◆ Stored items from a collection
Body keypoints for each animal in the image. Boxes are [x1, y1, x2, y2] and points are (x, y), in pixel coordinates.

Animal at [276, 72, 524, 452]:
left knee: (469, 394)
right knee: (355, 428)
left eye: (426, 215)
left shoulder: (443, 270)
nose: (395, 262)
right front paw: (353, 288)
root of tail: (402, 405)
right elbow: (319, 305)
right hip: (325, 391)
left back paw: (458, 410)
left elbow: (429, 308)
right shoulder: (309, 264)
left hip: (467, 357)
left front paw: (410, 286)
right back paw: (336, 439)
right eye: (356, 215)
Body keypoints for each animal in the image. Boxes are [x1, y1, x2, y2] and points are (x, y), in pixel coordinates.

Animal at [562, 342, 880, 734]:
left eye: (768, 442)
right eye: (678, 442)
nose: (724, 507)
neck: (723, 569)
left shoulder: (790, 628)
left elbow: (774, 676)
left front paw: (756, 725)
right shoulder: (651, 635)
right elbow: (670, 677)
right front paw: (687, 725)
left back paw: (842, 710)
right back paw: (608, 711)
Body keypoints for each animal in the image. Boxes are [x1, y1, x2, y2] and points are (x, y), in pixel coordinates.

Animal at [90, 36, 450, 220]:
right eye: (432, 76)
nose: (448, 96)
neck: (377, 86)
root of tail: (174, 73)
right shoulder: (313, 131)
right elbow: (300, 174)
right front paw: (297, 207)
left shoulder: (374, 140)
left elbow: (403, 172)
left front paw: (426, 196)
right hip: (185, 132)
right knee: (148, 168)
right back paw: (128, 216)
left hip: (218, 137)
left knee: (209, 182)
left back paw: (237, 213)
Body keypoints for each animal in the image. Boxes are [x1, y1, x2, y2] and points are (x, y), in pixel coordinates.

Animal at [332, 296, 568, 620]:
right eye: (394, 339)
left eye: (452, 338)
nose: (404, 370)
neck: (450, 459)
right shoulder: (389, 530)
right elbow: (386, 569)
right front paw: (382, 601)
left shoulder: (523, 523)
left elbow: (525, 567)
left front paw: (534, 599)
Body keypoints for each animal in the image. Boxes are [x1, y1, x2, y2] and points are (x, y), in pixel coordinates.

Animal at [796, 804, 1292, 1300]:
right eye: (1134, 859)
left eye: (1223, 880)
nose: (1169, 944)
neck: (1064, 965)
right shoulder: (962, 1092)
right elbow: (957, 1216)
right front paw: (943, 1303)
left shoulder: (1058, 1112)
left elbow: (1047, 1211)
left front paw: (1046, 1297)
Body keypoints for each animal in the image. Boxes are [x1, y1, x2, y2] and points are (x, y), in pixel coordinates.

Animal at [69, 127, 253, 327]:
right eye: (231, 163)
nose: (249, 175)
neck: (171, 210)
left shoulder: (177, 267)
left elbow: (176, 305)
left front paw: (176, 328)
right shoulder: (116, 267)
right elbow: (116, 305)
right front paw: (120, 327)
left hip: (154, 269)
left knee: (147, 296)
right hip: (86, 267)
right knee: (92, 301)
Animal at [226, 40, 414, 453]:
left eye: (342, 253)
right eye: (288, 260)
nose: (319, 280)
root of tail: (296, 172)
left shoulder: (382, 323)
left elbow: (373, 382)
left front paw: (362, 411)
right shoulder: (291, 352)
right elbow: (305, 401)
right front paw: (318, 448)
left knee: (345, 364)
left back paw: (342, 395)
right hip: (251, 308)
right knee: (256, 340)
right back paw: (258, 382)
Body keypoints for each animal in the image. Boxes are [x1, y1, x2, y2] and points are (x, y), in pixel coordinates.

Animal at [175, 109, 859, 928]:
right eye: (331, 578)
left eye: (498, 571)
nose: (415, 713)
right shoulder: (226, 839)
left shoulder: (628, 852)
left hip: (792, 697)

◆ Task objective
Each entry must be retyped exactly as it was written above.

◆ Solution for this problem
Body keypoints for each animal in the image. Boxes are [x1, y1, x2, y2] and points are (x, y), in pixel coordinates.

Animal at [276, 72, 524, 452]:
left knee: (469, 394)
right knee: (355, 428)
left eye: (426, 215)
left shoulder: (443, 270)
nose: (395, 262)
right front paw: (353, 288)
root of tail: (402, 405)
right elbow: (319, 305)
right hip: (325, 391)
left back paw: (458, 410)
left elbow: (429, 308)
right shoulder: (309, 264)
left hip: (467, 357)
left front paw: (410, 286)
right back paw: (336, 439)
right eye: (356, 215)
Body keypoints for each animal in the image. Boxes are [x1, y1, x2, y2] and points are (x, y), in pixel coordinates.

Animal at [562, 342, 880, 734]:
left eye: (768, 442)
right eye: (678, 442)
nose: (724, 507)
neck: (723, 569)
left shoulder: (790, 628)
left elbow: (774, 676)
left front paw: (756, 725)
right shoulder: (651, 635)
right elbow: (670, 677)
right front paw: (687, 725)
left back paw: (842, 710)
right back paw: (608, 711)
Body keypoints for each animal in the image. Boxes are [x1, y1, x2, y2] and points are (x, y), in pixel coordinates.

Animal at [90, 36, 450, 220]:
right eye: (432, 76)
nose: (448, 96)
neck: (377, 86)
root of tail: (174, 73)
right shoulder: (313, 131)
right elbow: (300, 174)
right front paw: (297, 207)
left shoulder: (374, 140)
left elbow: (403, 172)
left front paw: (426, 196)
right hip: (185, 132)
right knee: (148, 168)
right back paw: (128, 216)
left hip: (218, 137)
left knee: (209, 182)
left back paw: (237, 213)
Body keypoints for each animal in the image. Boxes are [x1, y1, x2, y2] and points are (x, y), in pixel coordinates.

Animal at [332, 296, 568, 620]:
right eye: (394, 339)
left eye: (452, 338)
nose: (404, 370)
neck: (450, 459)
right shoulder: (389, 530)
right elbow: (386, 569)
right front paw: (382, 601)
left shoulder: (523, 523)
left elbow: (525, 567)
left front paw: (534, 599)
Body keypoints for each animal in the image. Boxes are [x1, y1, x2, y2] and points are (x, y), in pixel coordinates.

Animal at [796, 804, 1292, 1300]:
right eye: (1134, 859)
left eye: (1223, 880)
nose: (1169, 944)
neck: (1064, 965)
right shoulder: (962, 1092)
right elbow: (957, 1216)
right front paw: (943, 1303)
left shoulder: (1058, 1112)
left elbow: (1047, 1211)
left front paw: (1046, 1297)
Body keypoints for each animal in the image. Boxes are [x1, y1, x2, y2] and points are (x, y), in pixel coordinates.

Animal at [69, 127, 253, 327]:
right eye: (231, 163)
nose: (249, 175)
neck: (171, 210)
left shoulder: (177, 267)
left elbow: (176, 305)
left front paw: (176, 328)
right shoulder: (116, 267)
right elbow: (116, 305)
right front paw: (120, 327)
left hip: (154, 269)
left knee: (147, 296)
right hip: (86, 267)
right knee: (92, 301)
Animal at [226, 40, 414, 453]:
left eye: (342, 253)
right eye: (288, 260)
nose: (319, 280)
root of tail: (296, 172)
left shoulder: (382, 323)
left elbow: (373, 382)
left front paw: (362, 411)
right shoulder: (291, 352)
right elbow: (305, 401)
right front paw: (318, 448)
left knee: (345, 364)
left back paw: (342, 395)
right hip: (251, 308)
right knee: (256, 340)
right back paw: (258, 382)
Body keypoints for each animal in the image. Boxes are [x1, y1, x2, y2] and points are (x, y), in pixel coordinates.

Animal at [175, 109, 859, 928]:
right eye: (331, 578)
left eye: (498, 571)
nose: (415, 713)
right shoulder: (226, 839)
left shoulder: (628, 852)
left hip: (792, 697)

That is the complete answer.